The response must reproduce exactly every line of the material below holding the word "pyautogui".

-- Material for this exercise --
Content starts
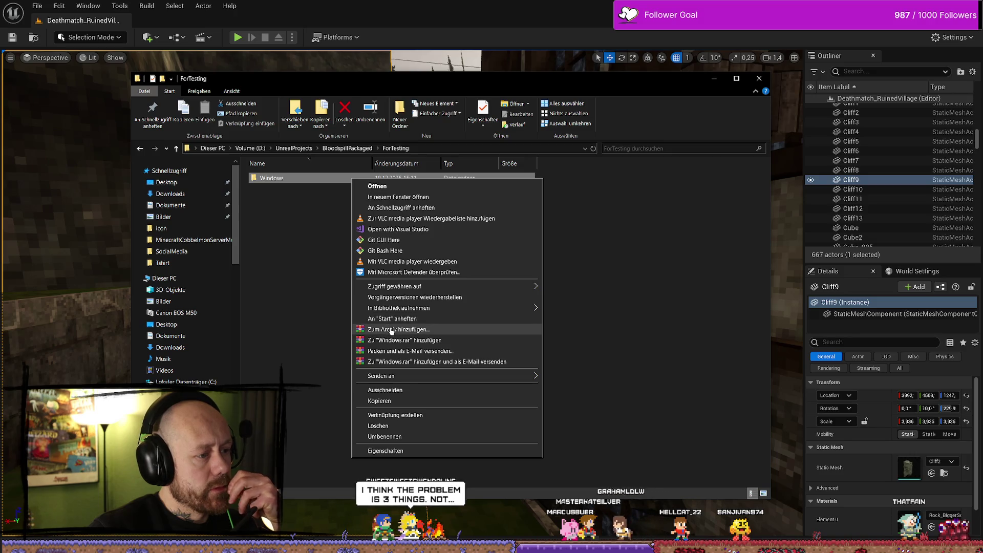
pyautogui.click(381, 330)
pyautogui.click(513, 362)
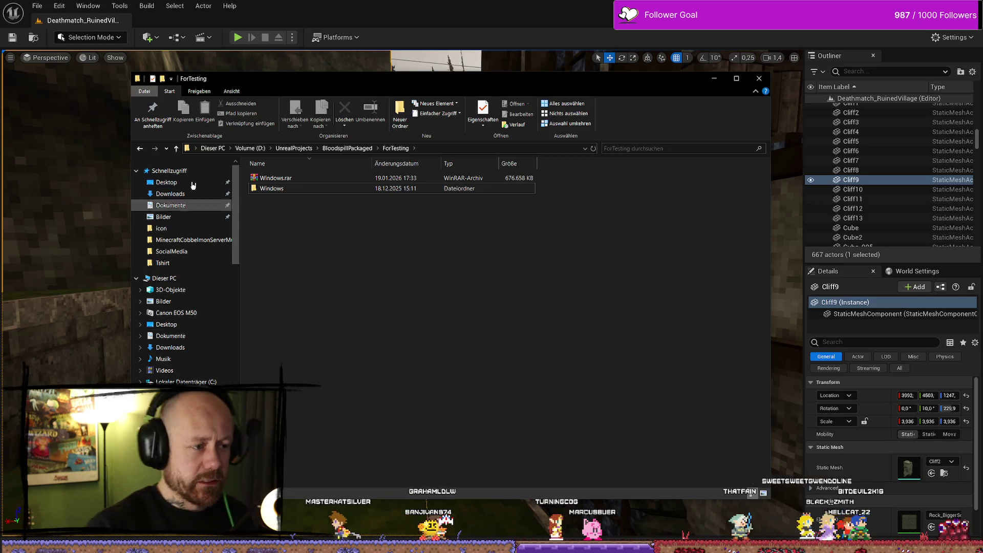
# Step: Open the Windows build folder and select the packaged Bloodspill game files
pyautogui.click(329, 179)
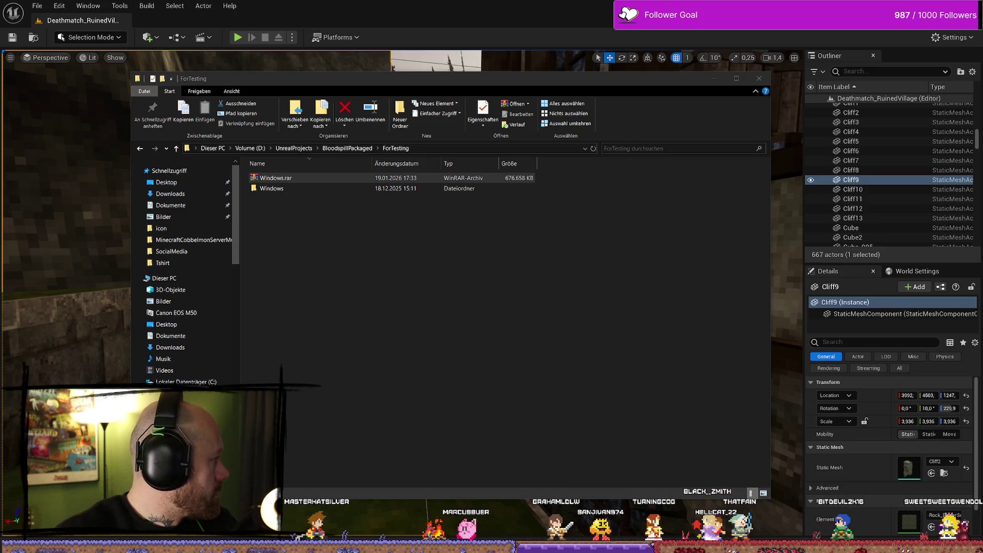
pyautogui.click(276, 180)
pyautogui.click(278, 180)
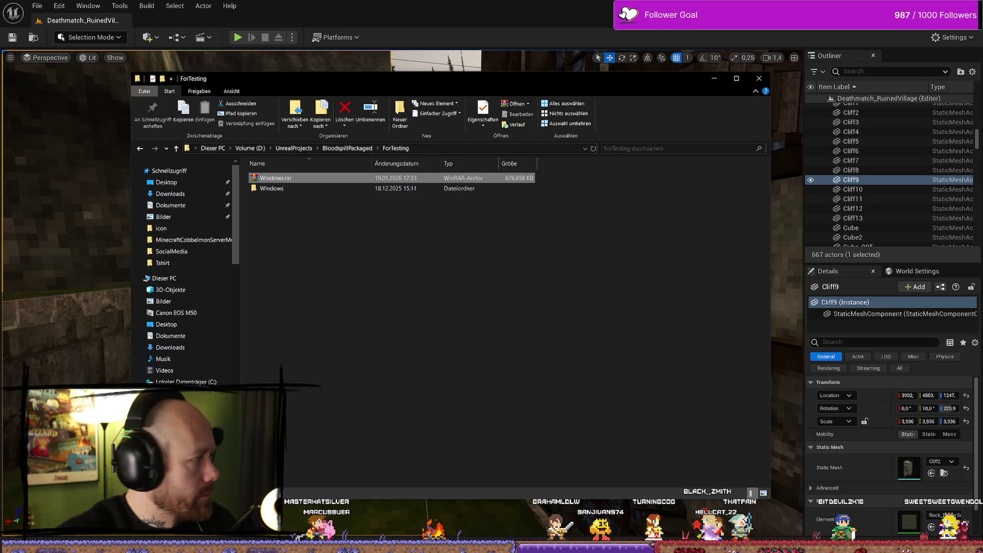
pyautogui.doubleClick(331, 190)
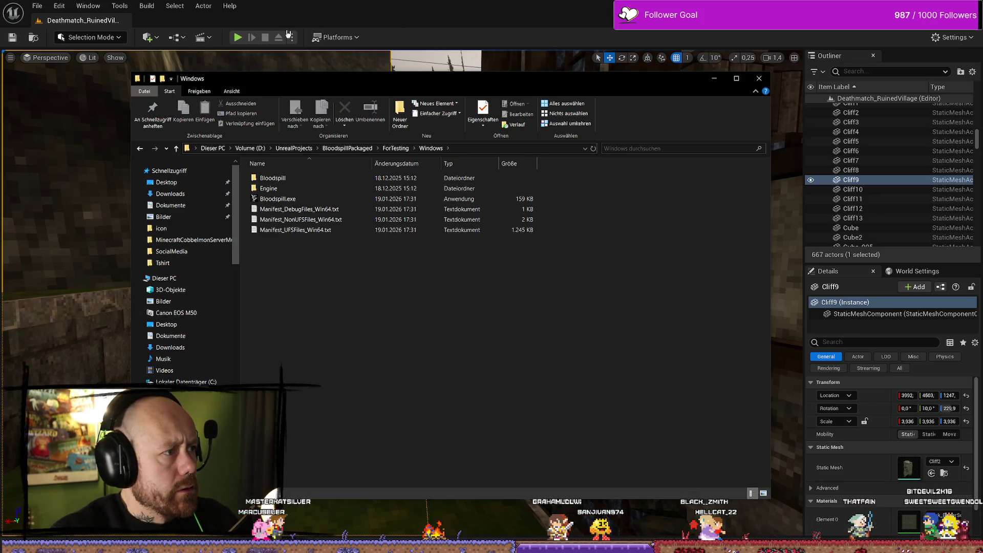
pyautogui.click(438, 54)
Content ends
-- Exercise response --
pyautogui.click(381, 330)
pyautogui.click(513, 362)
pyautogui.click(329, 179)
pyautogui.click(276, 180)
pyautogui.click(278, 180)
pyautogui.doubleClick(331, 190)
pyautogui.click(438, 54)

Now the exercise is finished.